• [Task item A]: In the interview, what is the title of the memoir being discussed?
• [Task item B]: Reproduce everything in the interview from "I’m conducting this" down to "long awkward silence.".

It sounds kind of loud where you are. What’s that music in the background?
I’m conducting this interview while waiting for an egregiously early flight from Kennedy to LAX. I believe that the song in the background is a smooth jazz version of Neil Young’s “Helpless, “ which may be one of the signals that the apocalypse is nigh, so this could be a short interview.
You’re right on the verge of the release of your first book. How does that feel?
It’s certainly exciting, but I’m a writer so I feel obliged to temper that excitement with equal parts anxiety and depressive defeatism. Mostly, it’s an extraordinary relief. I feel like I’m coming to the end of a particular cycle and I look forward to seeing what the next installment is going to be like.
Wow, that was a long awkward silence.
Sorry. Interviewing myself makes me feel put on the spot. I fell pressed to come up with deep and insightful questions. Instead my brain is making a noise that resembles the buzz of the lighting fixture in the crappy hotel I stayed at in NY.
How about just asking the question that you think interviewers are skirting around half the time? The one that goes like this: With your memoir, Some Girls: My Life in a Harem, aren’t you just a narcissistic opportunist who is exploiting not only your experiences as an international teenage prostitute but also your relationship with everyone you’ve ever known?

• [Dataset extract]:
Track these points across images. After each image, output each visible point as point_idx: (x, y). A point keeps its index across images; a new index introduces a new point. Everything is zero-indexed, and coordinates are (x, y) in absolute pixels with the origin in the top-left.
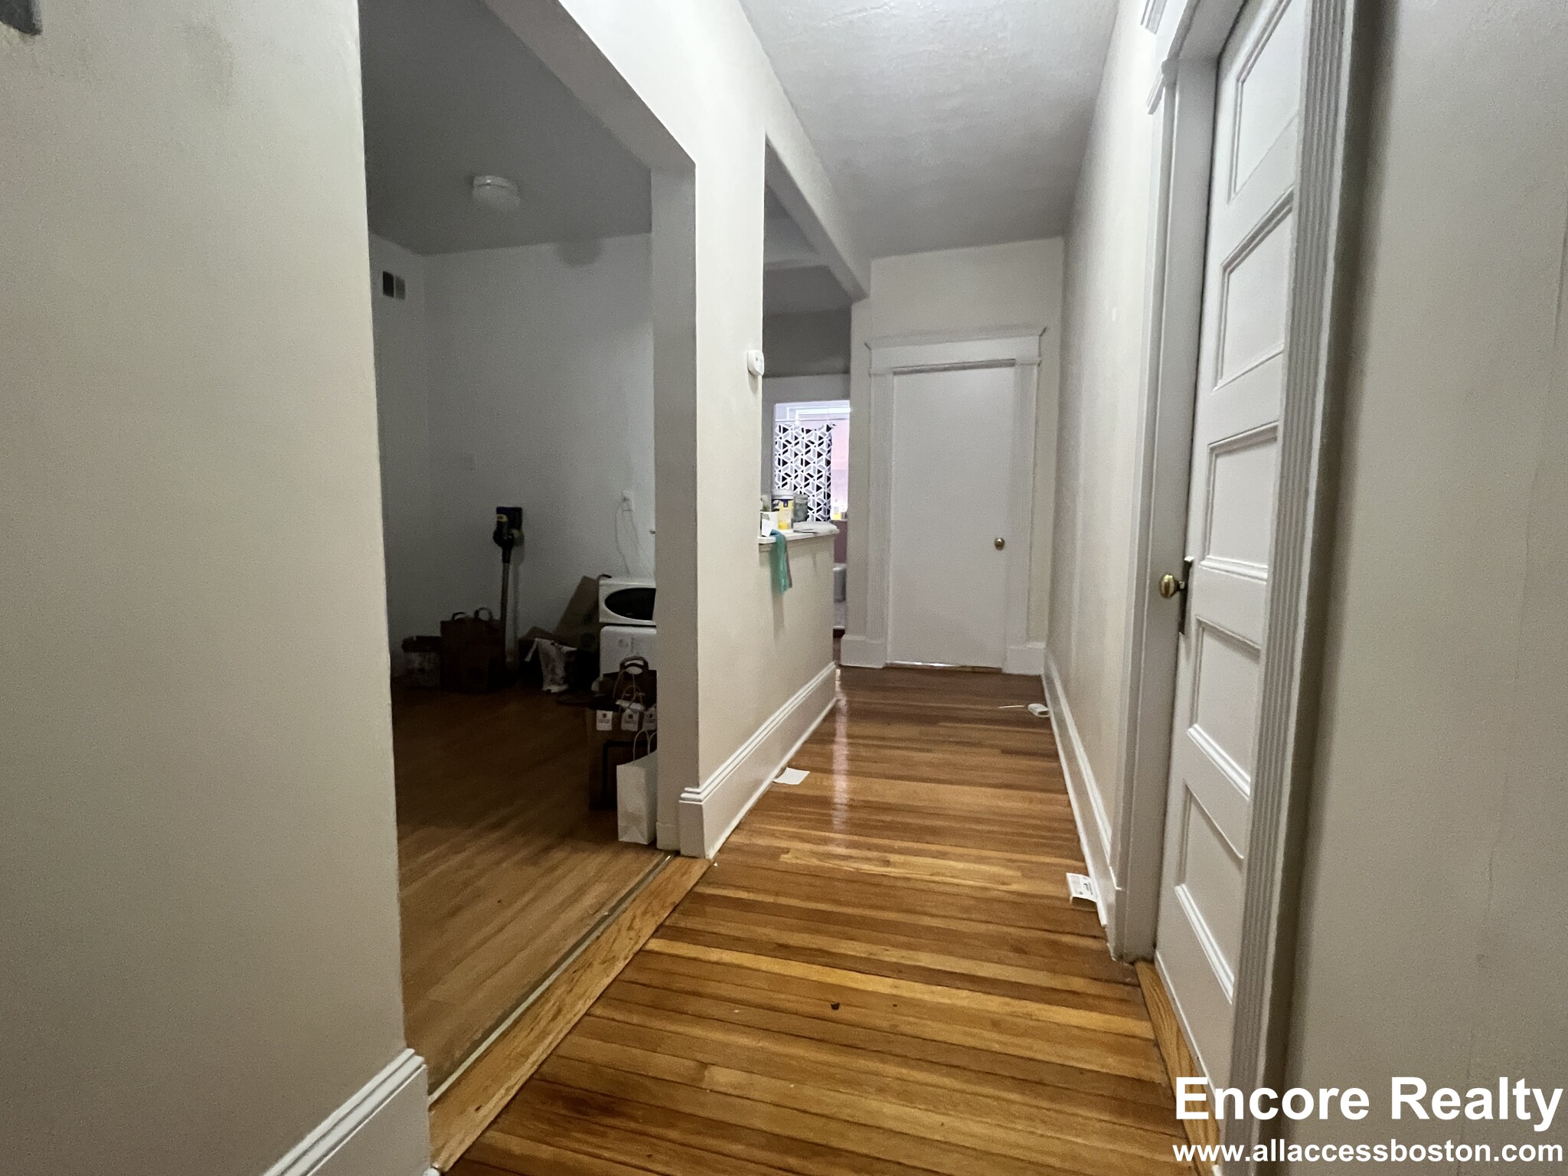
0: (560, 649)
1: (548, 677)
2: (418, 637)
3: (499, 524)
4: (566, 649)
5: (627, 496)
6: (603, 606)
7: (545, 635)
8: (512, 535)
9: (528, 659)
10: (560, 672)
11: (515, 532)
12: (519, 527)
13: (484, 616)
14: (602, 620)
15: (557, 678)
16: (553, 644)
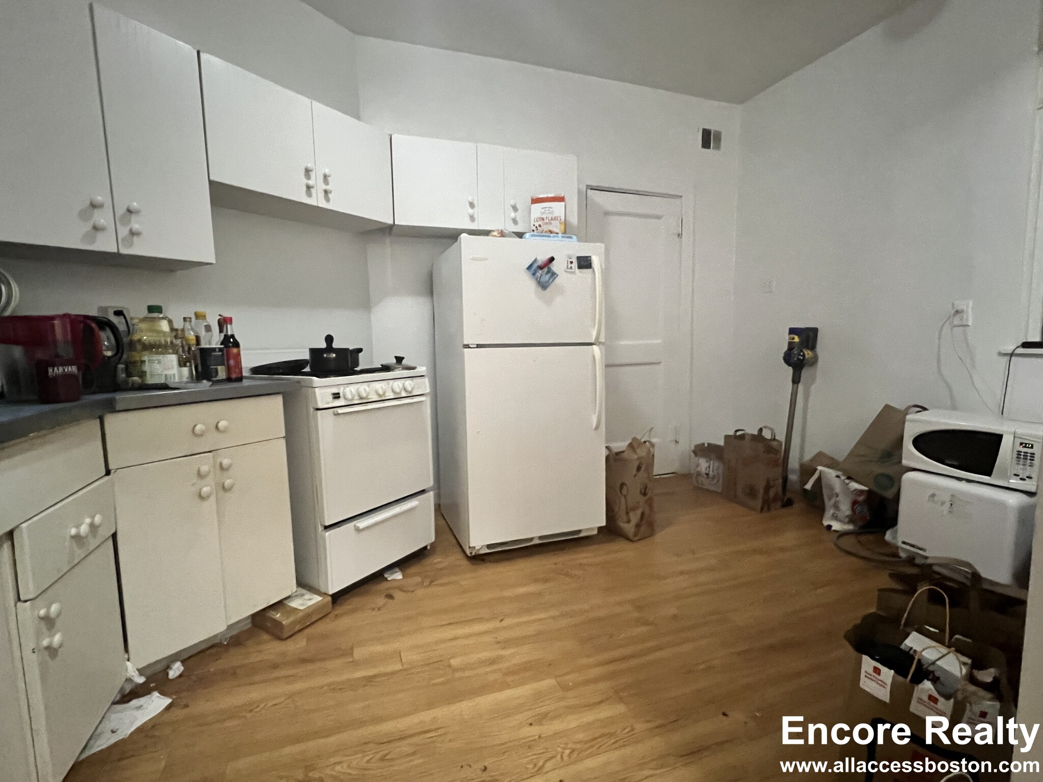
0: (848, 484)
1: (829, 512)
2: (709, 444)
3: (791, 346)
4: (855, 486)
5: (960, 308)
6: (908, 446)
7: (832, 464)
8: (804, 356)
9: (808, 486)
10: (845, 509)
11: (808, 354)
12: (813, 347)
13: (767, 434)
14: (905, 462)
15: (840, 515)
16: (838, 477)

• [Written response A]: Some Girls: My Life in a Harem

• [Written response B]:
I’m conducting this interview while waiting for an egregiously early flight from Kennedy to LAX. I believe that the song in the background is a smooth jazz version of Neil Young’s “Helpless, “ which may be one of the signals that the apocalypse is nigh, so this could be a short interview.
You’re right on the verge of the release of your first book. How does that feel?
It’s certainly exciting, but I’m a writer so I feel obliged to temper that excitement with equal parts anxiety and depressive defeatism. Mostly, it’s an extraordinary relief. I feel like I’m coming to the end of a particular cycle and I look forward to seeing what the next installment is going to be like.
Wow, that was a long awkward silence.